Data lines »
>>>>
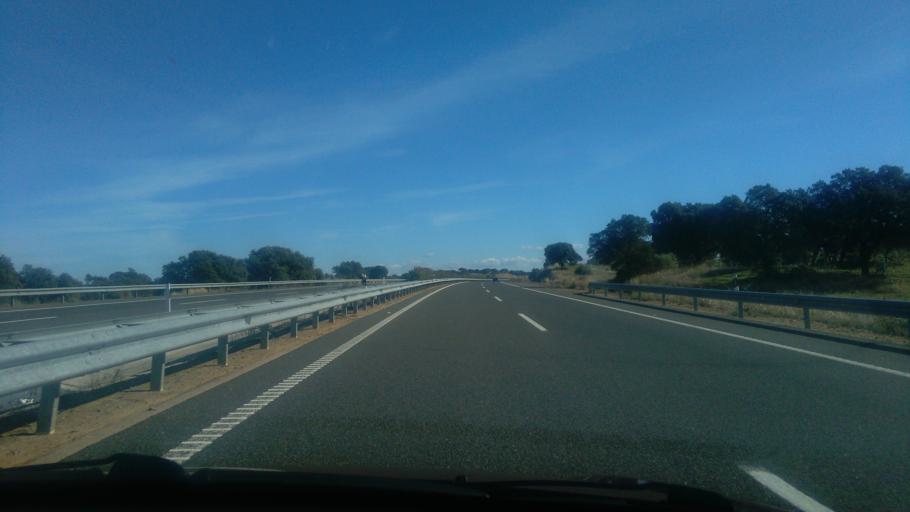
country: ES
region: Extremadura
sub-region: Provincia de Caceres
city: Plasenzuela
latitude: 39.4427
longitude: -6.0418
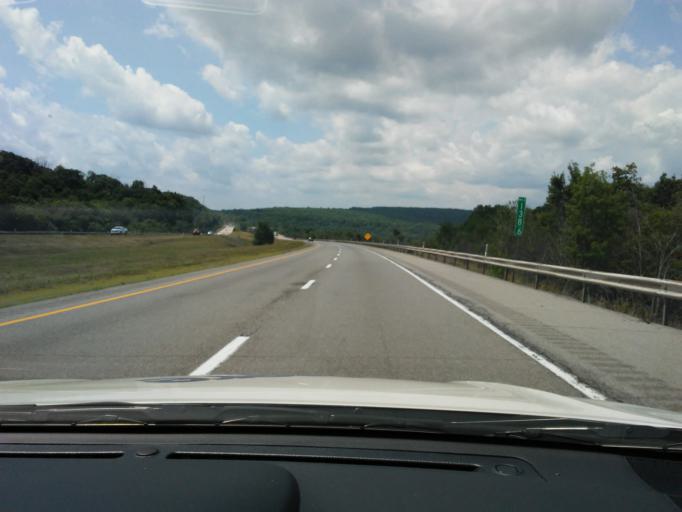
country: US
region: Pennsylvania
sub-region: Clearfield County
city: Troy
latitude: 40.9701
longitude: -78.0757
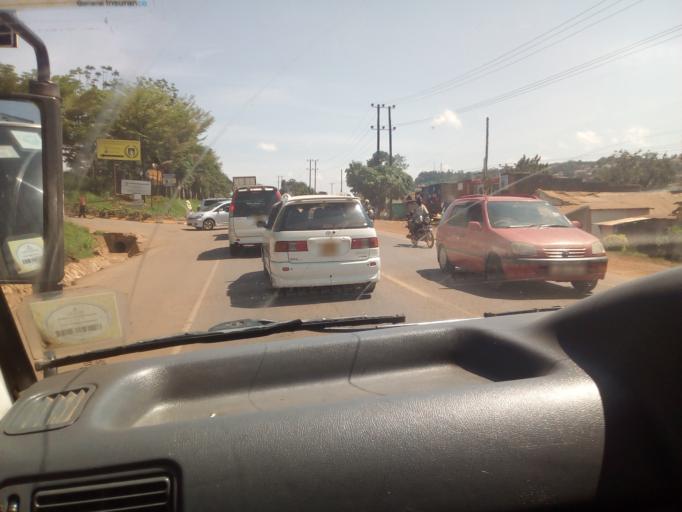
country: UG
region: Central Region
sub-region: Wakiso District
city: Kajansi
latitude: 0.2461
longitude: 32.5582
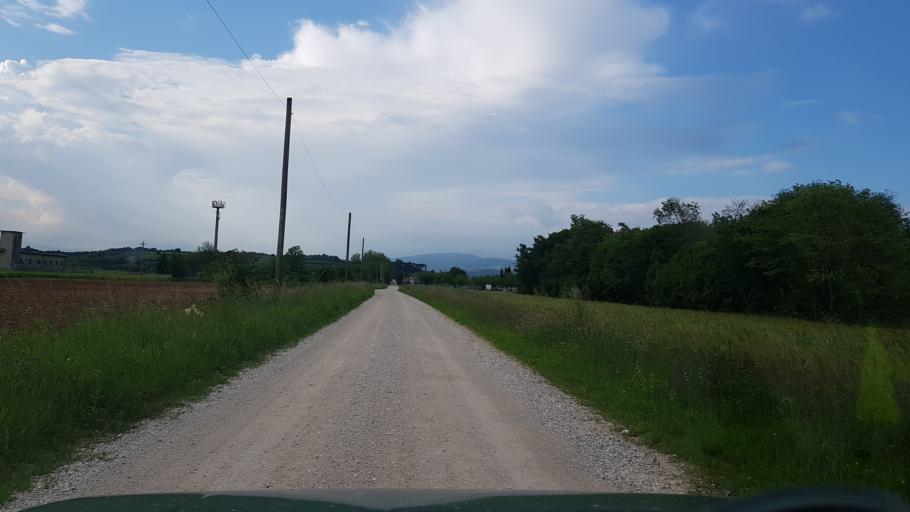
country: IT
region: Friuli Venezia Giulia
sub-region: Provincia di Gorizia
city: Mossa
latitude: 45.9273
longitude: 13.5426
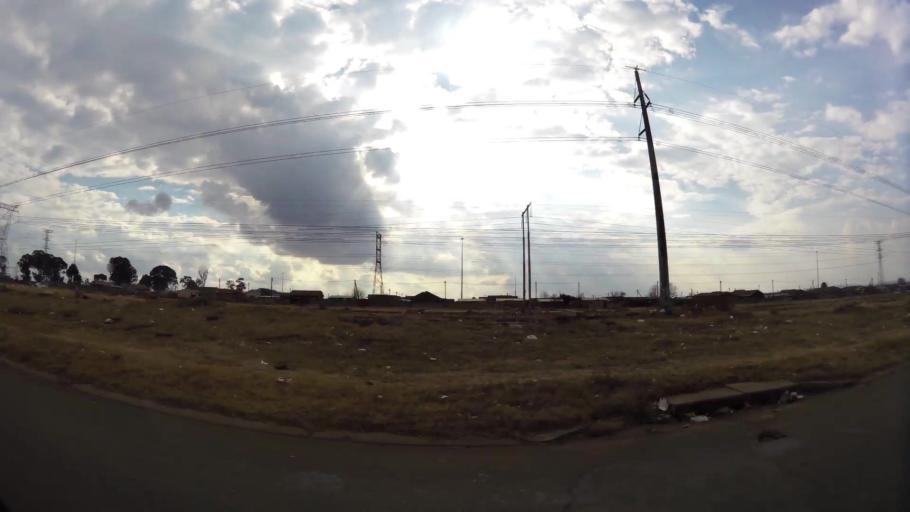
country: ZA
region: Gauteng
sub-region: Sedibeng District Municipality
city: Vanderbijlpark
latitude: -26.6820
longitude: 27.8692
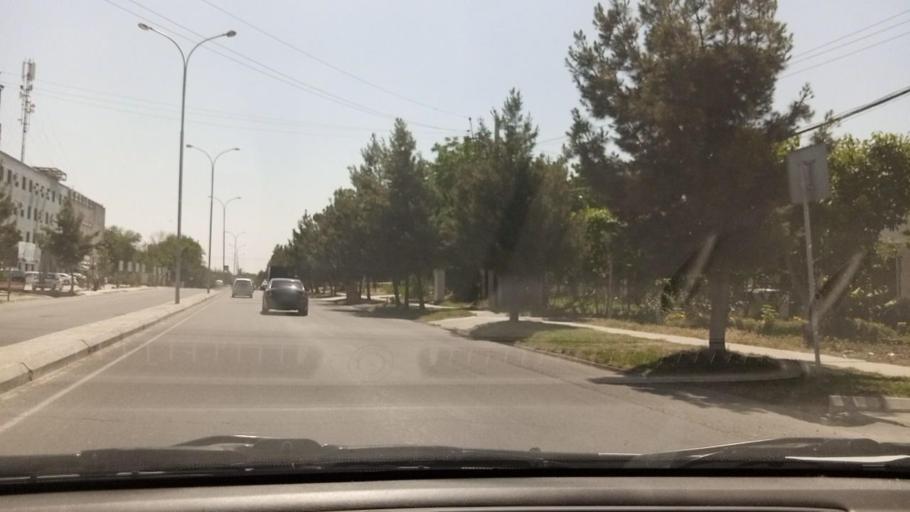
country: UZ
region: Toshkent
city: Urtaowul
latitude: 41.2251
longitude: 69.1786
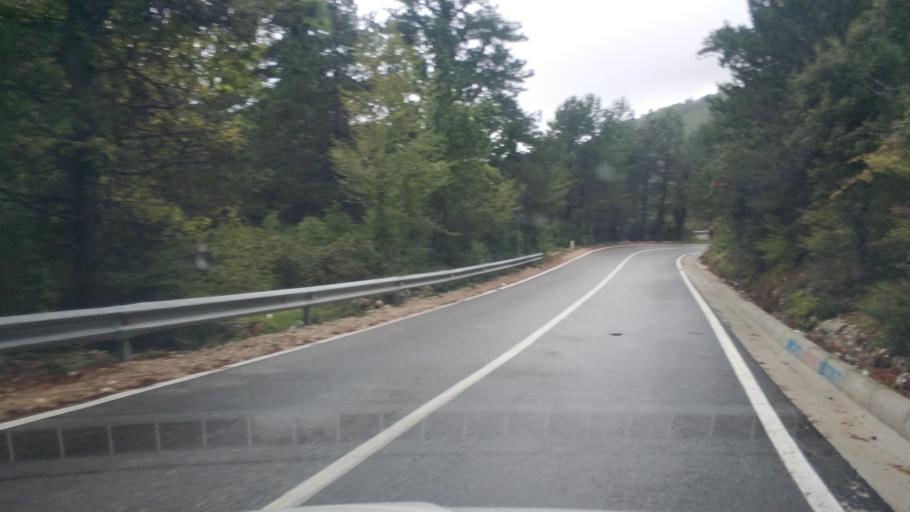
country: AL
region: Vlore
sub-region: Rrethi i Vlores
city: Brataj
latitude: 40.2047
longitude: 19.5863
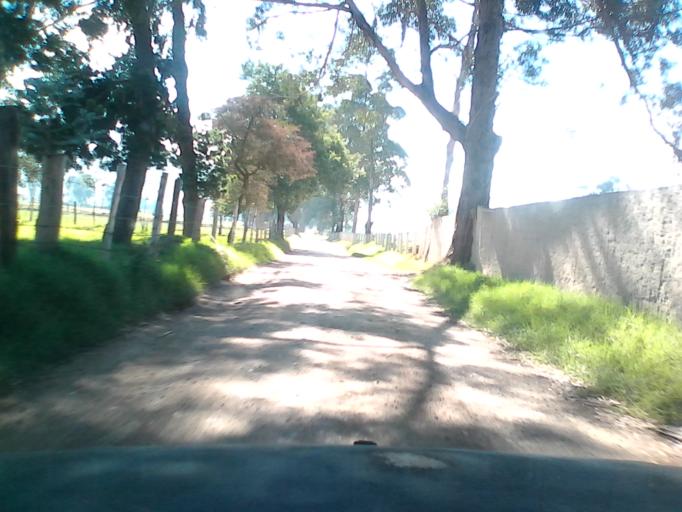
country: CO
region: Boyaca
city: Duitama
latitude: 5.7863
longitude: -73.0471
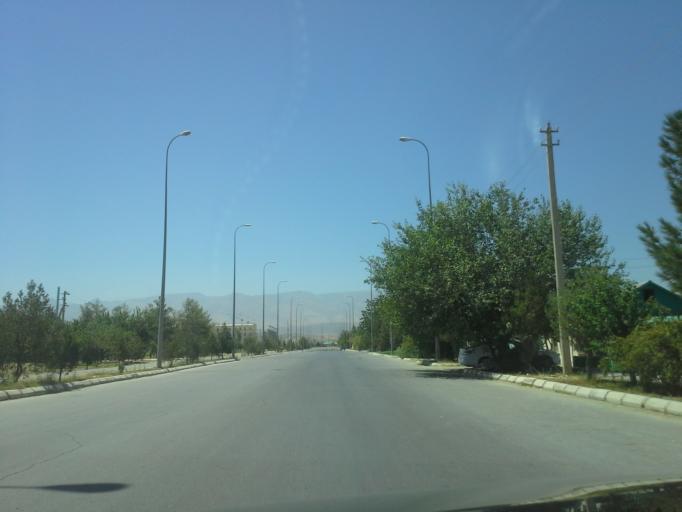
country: TM
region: Ahal
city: Ashgabat
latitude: 38.0053
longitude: 58.3045
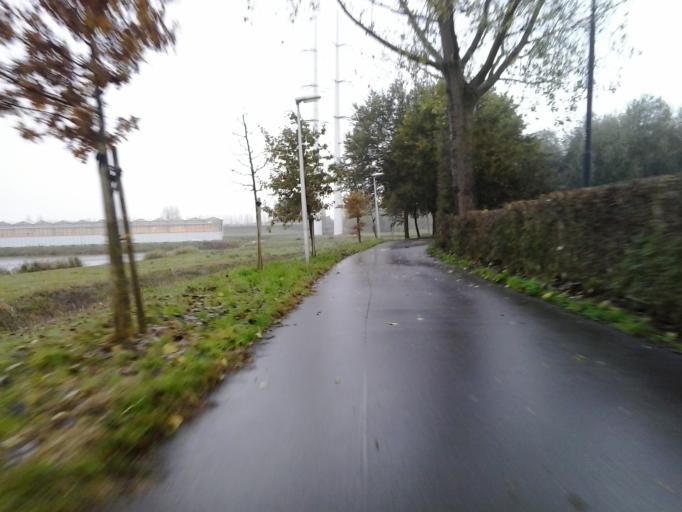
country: NL
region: South Holland
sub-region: Gemeente Zoetermeer
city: Zoetermeer
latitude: 52.0332
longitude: 4.5072
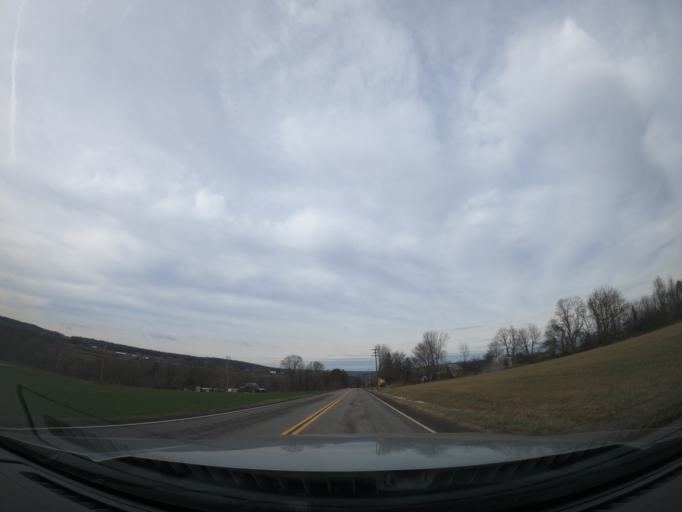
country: US
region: New York
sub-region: Yates County
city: Dundee
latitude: 42.5047
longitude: -76.9587
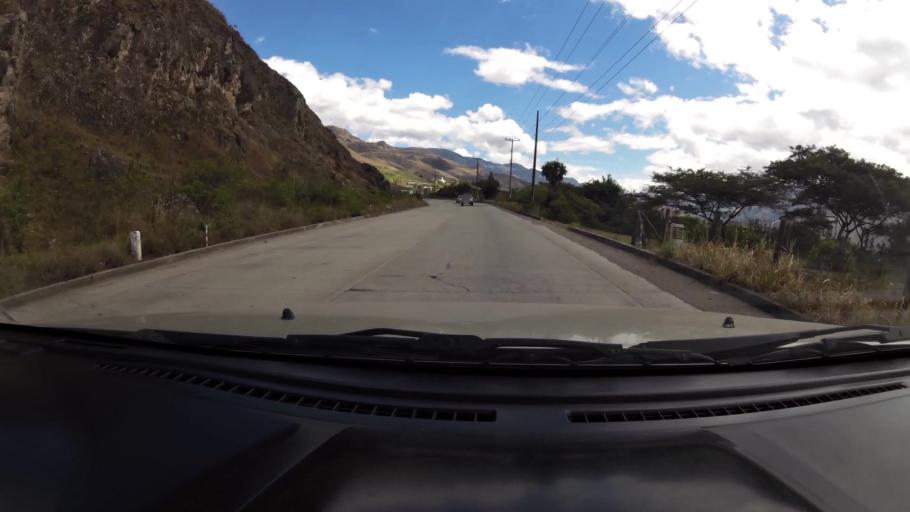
<<<<
Write out every line of the records above again, switching "sub-region" to "subdivision" throughout and changing nothing else. Leave the pictures out.

Solution to this exercise »
country: ES
region: Extremadura
subdivision: Provincia de Caceres
city: Plasenzuela
latitude: 39.4427
longitude: -6.0418
country: US
region: Pennsylvania
subdivision: Clearfield County
city: Troy
latitude: 40.9701
longitude: -78.0757
country: UG
region: Central Region
subdivision: Wakiso District
city: Kajansi
latitude: 0.2461
longitude: 32.5582
country: IT
region: Friuli Venezia Giulia
subdivision: Provincia di Gorizia
city: Mossa
latitude: 45.9273
longitude: 13.5426
country: ZA
region: Gauteng
subdivision: Sedibeng District Municipality
city: Vanderbijlpark
latitude: -26.6820
longitude: 27.8692
country: UZ
region: Toshkent
city: Urtaowul
latitude: 41.2251
longitude: 69.1786
country: AL
region: Vlore
subdivision: Rrethi i Vlores
city: Brataj
latitude: 40.2047
longitude: 19.5863
country: CO
region: Boyaca
city: Duitama
latitude: 5.7863
longitude: -73.0471
country: TM
region: Ahal
city: Ashgabat
latitude: 38.0053
longitude: 58.3045
country: NL
region: South Holland
subdivision: Gemeente Zoetermeer
city: Zoetermeer
latitude: 52.0332
longitude: 4.5072
country: US
region: New York
subdivision: Yates County
city: Dundee
latitude: 42.5047
longitude: -76.9587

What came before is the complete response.